Floated on the Nasdaq in New York, the electric car firm, which has already launched its products in Europe and the US with a line-up of four models, closed the day at $37 (£29) a share.
This leaves it valued at $85 billion (£66.6bn), higher than Ford's $48bn (£37.6bn) and even General Motors, at $46bn (£36bn).
This value could be considered slightly misleading, given that just 1% of Vinfast’s shares were put out to tender. The remaining 99% are owned by the firm’s founder, chairman and Vietnam's richest man, Pham Nhat Vuong.
Despite just 1% of shares being available, the listing added $39bn to Nhat Vuong’s wealth.
What adds to the intrigue of this huge investment is that Vinfast has yet to turn a profit, despite selling 11,300 EVs in the first half of this year.
Nevertheless, this move can also be seen as investors pushing for a part of the booming electric car market, especially in low-cost, high-volume Asian car makers following the surge in cars landing in Europe from the East – which has so far been dominated by Chinese firms such as BYD Auto, Great Wall Motors (GWM) and SAIC.

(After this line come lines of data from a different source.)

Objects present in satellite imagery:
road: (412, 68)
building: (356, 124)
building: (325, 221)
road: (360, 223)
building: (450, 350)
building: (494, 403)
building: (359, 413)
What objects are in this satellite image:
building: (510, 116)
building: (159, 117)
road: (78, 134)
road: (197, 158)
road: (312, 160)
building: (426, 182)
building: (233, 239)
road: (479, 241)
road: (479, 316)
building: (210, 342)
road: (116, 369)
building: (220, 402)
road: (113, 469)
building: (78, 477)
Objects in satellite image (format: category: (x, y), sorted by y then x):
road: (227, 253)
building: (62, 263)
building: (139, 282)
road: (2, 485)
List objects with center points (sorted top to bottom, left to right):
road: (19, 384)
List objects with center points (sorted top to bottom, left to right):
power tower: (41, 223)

This point is backed by Bill Russo, founder and CEO of Shanghai-based Automobility, who told the BBC that US investors are now taking note. "Investors are continuing to believe that the future is electric and that a low-cost east Asian country will emerge as a competitor in the US.”
But, he added, it won’t be China that will take on Tesla – the country’s leading EV seller, which sold more than 889,000 cars worldwide in the first half of 2023 – for a piece of the US market, but Vietnam “given geopolitics”.
"Tesla will continue to be the clear leader in EVs but there will be many winners," Dan Ives of Wedbush Securities told the BBC. "VinFast has built a strong foundation for EV success."